# WORK ORDER:
In the records that follow, the lines from the one containing "nenájdete. V prípade" to the one containing "podpultovku", inclusive, are to be given again exactly.
* * * * * * * * *
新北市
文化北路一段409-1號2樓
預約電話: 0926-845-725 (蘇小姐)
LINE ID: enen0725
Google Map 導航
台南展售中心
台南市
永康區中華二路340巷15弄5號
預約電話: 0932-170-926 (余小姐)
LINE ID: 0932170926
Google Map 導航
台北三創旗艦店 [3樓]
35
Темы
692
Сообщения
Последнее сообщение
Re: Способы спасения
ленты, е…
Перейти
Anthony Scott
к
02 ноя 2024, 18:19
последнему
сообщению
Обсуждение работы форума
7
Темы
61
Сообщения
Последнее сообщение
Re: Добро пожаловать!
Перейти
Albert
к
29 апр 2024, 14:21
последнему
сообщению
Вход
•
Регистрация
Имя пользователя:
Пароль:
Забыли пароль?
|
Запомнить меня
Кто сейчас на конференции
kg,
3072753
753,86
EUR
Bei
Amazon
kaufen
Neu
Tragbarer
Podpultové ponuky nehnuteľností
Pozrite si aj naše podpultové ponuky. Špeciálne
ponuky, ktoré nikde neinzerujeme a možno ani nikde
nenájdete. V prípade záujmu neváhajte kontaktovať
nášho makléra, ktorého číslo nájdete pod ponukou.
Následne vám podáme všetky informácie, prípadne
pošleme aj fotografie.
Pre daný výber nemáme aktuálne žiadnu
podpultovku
* * * * * * * * *
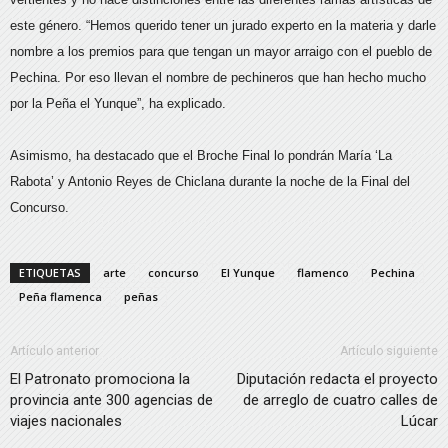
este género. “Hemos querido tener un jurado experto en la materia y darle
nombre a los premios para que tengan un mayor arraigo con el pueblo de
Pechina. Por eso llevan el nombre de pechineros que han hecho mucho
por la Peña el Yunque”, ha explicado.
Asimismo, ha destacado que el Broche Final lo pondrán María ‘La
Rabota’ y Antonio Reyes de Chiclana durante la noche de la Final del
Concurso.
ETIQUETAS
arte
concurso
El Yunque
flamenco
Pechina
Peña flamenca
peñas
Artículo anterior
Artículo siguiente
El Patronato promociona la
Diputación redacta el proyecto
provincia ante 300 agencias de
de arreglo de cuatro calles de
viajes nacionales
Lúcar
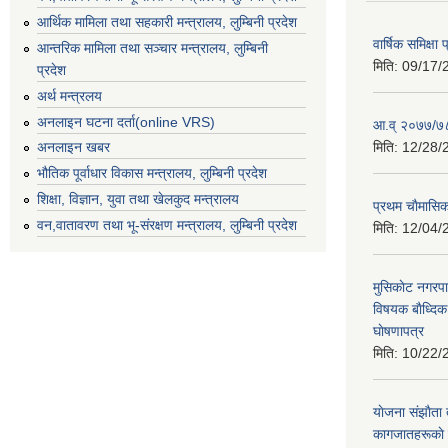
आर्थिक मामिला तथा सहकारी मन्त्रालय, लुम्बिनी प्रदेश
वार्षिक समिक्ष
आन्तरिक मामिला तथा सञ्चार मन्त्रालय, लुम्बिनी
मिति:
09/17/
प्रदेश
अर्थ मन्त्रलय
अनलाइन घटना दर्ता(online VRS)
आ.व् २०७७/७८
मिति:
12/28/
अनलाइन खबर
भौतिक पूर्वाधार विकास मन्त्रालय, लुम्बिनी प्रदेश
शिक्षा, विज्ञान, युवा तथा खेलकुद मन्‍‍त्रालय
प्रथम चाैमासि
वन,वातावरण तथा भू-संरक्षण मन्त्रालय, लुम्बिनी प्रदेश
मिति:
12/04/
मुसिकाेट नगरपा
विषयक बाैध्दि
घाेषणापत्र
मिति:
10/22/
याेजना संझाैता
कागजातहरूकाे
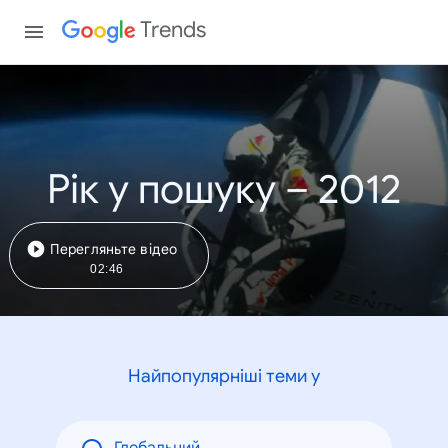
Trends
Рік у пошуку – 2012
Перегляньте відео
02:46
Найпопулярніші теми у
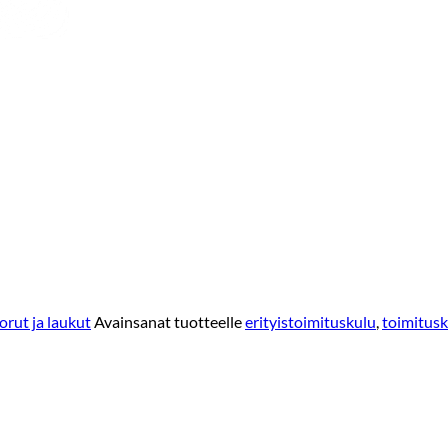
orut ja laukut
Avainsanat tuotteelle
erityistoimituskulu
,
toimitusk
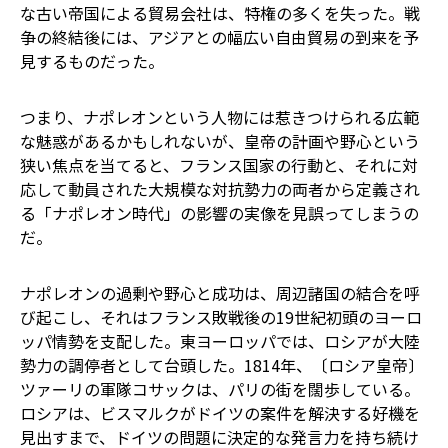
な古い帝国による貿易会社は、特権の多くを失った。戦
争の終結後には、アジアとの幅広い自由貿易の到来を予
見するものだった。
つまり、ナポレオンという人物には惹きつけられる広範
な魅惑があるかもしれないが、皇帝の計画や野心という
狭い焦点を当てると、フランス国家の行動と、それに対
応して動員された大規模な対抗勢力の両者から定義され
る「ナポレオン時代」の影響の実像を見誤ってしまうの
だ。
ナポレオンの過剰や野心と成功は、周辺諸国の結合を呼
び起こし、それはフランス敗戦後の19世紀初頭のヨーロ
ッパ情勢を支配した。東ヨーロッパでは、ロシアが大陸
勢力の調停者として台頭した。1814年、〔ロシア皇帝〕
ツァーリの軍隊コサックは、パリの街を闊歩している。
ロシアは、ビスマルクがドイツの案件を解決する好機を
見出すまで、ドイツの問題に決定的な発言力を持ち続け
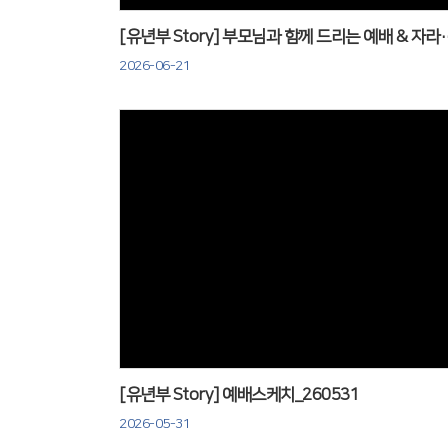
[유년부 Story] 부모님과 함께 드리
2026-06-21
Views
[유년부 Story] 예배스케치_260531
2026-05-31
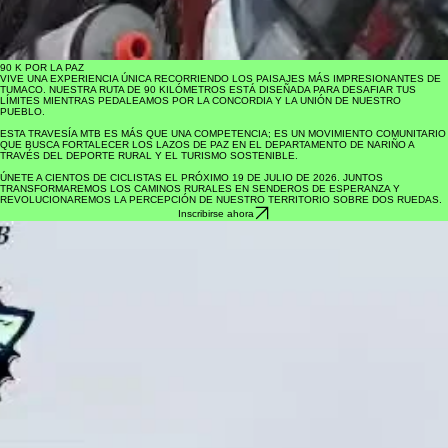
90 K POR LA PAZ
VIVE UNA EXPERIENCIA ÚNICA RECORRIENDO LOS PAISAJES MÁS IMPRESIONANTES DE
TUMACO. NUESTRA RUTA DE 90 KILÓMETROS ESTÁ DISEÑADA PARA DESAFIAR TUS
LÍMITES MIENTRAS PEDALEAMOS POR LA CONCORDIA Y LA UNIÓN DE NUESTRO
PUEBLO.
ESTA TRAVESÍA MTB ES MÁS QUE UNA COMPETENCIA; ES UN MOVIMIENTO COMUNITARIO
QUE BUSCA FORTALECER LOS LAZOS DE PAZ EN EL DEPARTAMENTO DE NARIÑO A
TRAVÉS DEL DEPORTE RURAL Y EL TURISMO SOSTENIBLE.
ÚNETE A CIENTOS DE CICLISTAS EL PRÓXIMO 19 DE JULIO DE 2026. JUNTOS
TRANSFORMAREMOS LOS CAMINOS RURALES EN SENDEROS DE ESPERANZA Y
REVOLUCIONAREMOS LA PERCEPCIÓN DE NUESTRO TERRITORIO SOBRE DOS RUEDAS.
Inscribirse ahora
* * * * * * * * *
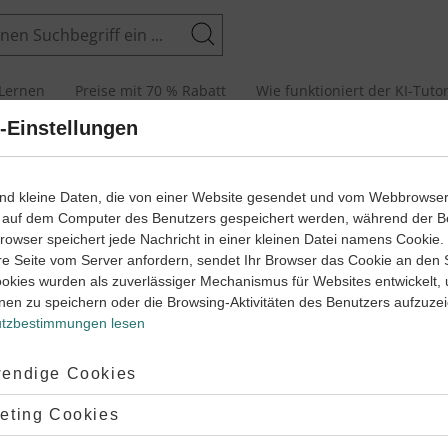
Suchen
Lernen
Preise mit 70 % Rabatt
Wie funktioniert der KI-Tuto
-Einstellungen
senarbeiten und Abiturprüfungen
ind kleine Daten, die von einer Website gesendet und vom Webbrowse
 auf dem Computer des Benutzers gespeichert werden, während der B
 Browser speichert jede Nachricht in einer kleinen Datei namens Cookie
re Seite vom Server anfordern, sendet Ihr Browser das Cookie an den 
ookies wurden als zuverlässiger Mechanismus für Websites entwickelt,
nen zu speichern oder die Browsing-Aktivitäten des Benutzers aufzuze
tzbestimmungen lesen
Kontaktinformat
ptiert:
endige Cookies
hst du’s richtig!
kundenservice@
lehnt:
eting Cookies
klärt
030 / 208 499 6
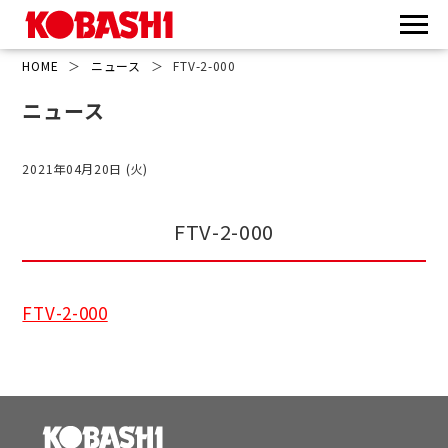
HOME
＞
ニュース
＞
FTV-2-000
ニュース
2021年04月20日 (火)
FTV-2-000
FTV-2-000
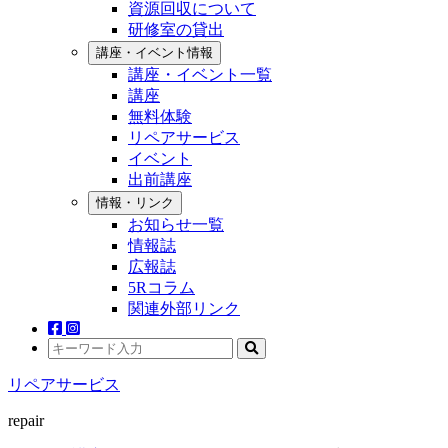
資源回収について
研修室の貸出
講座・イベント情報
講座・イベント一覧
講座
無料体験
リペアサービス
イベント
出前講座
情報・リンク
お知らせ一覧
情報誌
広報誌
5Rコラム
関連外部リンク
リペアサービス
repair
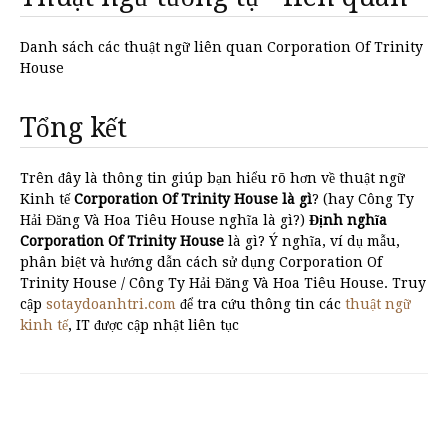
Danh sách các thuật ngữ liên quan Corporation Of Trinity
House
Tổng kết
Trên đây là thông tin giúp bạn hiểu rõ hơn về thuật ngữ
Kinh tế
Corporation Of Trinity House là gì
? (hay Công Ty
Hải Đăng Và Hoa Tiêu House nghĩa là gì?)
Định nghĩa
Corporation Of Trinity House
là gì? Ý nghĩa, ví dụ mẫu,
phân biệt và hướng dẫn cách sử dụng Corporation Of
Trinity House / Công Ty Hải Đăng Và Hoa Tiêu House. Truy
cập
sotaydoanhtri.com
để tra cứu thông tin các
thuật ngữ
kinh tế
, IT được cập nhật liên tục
* * * * * * * * *
# SOLUTION FOR THIS PROBLEM:
nenájdete. V prípade záujmu neváhajte kontaktovať
nášho makléra, ktorého číslo nájdete pod ponukou.
Následne vám podáme všetky informácie, prípadne
pošleme aj fotografie.
Pre daný výber nemáme aktuálne žiadnu
podpultovku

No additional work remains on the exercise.